During the reign of Mahmud Badaruddin I, the role of pepper as the main commodity of Palembang was gradually replaced by tin. Mahmud Badaruddin succeeded in ensuring the sovereignty of Palembang over tin-producing islands of Bangka and Belitung which was formerly managed by the Bugis. In 1731, with the help of the Dutch East India Company, Mahmud Badaruddin I defeated a revolt started by the Bugis people in Bangka. Since then he brought Chinese miners onto the islands. Mahmud Badaruddin I himself married a Peranakan Chinese as one of his wives. Mahmud Badaruddin I appointed several Chinese Muslims as officials for tin mining in Bangka. At the end of his reign, there were around 25,000-30,000 Chinese who resided in Bangka.

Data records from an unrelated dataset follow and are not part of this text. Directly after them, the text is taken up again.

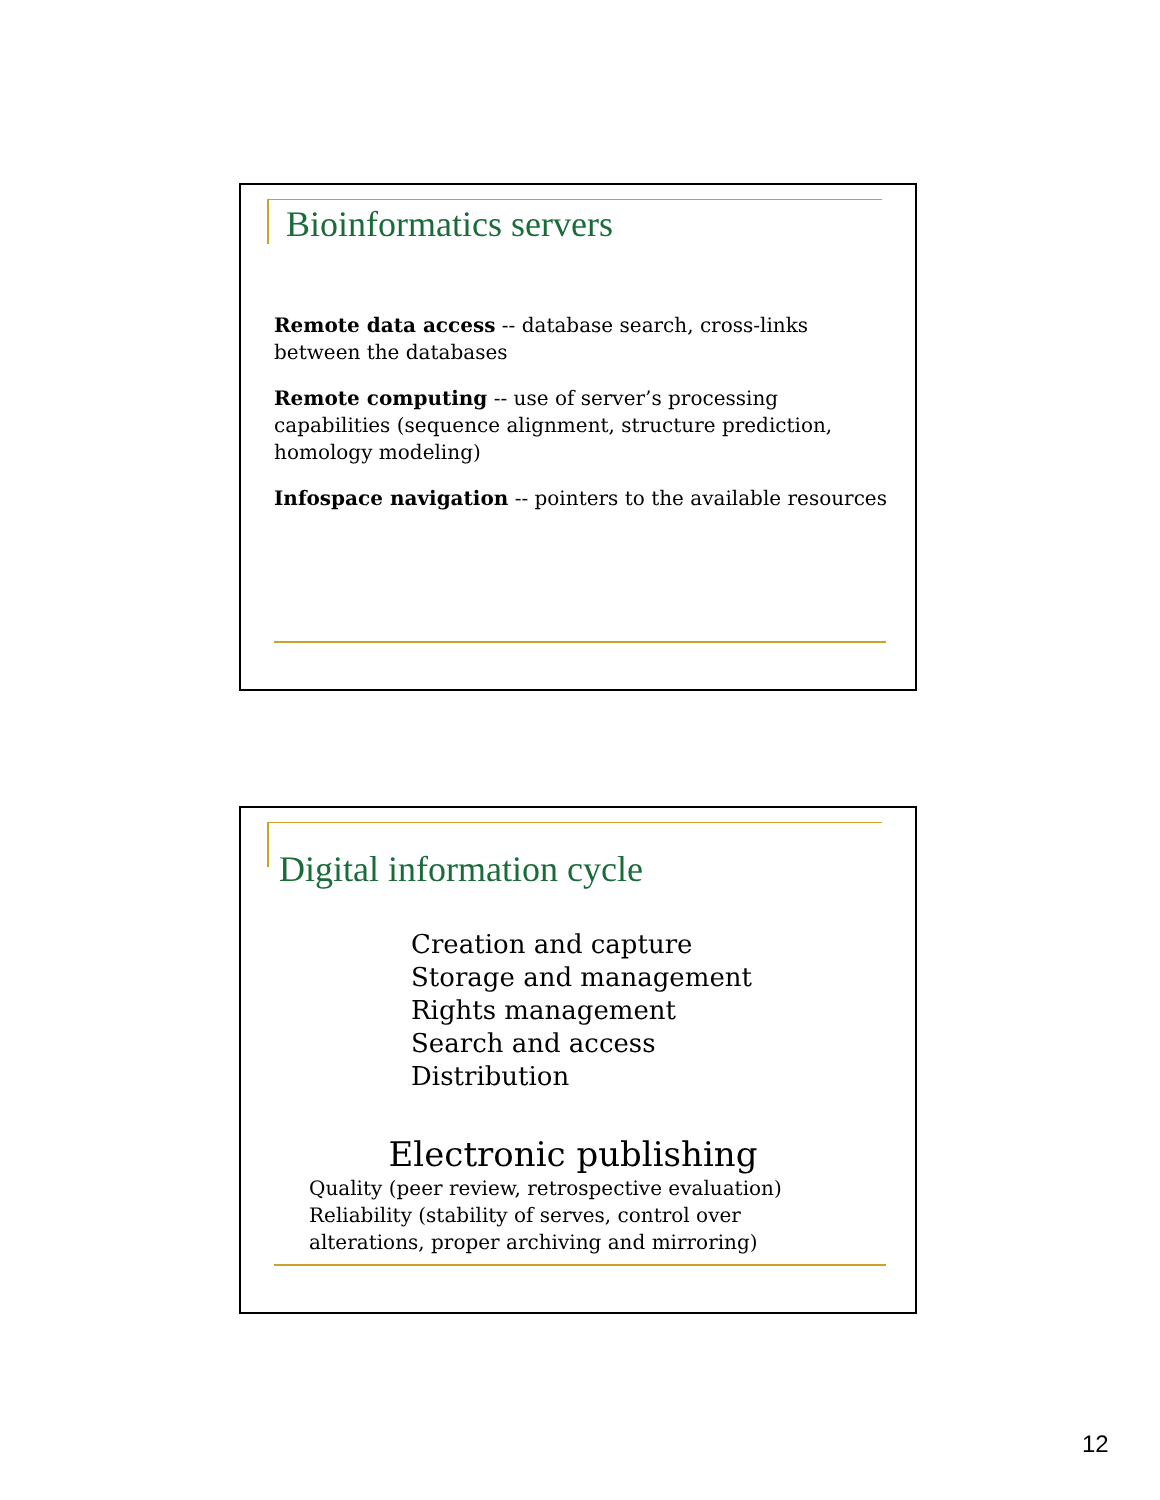Bioinformatics servers
Remote data access -- database search, cross-links between the databases
Remote computing -- use of server’s processing capabilities (sequence alignment, structure prediction, homology modeling)
Infospace navigation -- pointers to the available resources
Digital information cycle
Creation and capture
Storage and management
Rights management
Search and access
Distribution
Electronic publishing
Quality (peer review, retrospective evaluation)
Reliability (stability of serves, control over alterations, proper archiving and mirroring)
12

Mahmud Badaruddin I managed to rule with peace and improved trade in the Sultanate. He gained the support of the nobles by maintaining thought-exchange and communications with them. The Dutch East India Company did not interfere with his administration because of the deteriorating financial condition of the Dutch East India Company at that time, as well as the apparent stronger competition with the British Empire and the strengthening power of the Bugis in the western part of the Indies. The biggest conflict faced by the Palembang Sultanate during the reign of Mahmud Badaruddin I was the conflict with the Banten Sultanate, especially the fight over the region of Lampung. At that time, the region of Lampung is known as a producer of pepper, as well as gold since the 1730s. Even though the Dutch East India Company mediated the conflict in 1738 and won the claim of Lampung to Banten, Mahmud Badaruddin maintained close relation with the ponggawa (chiefs) of Tulang Bawang Kingdom and the other rulers in Lampung, that they decided to maintain trade with the merchants of Palembang.

==Death==
Mahmud Badaruddin was buried in the cemetery complex of Kawang Tengkurep, located in Belabak Street, 3 Ilir, Palembang. The construction of the cemetery complex was ordered by Mahmud Badaruddin himself for his family, relatives, and other high officials of the Sultanate. Some Sultans of Palembang were also buried in the Kawang Tengkurep cemetery complex.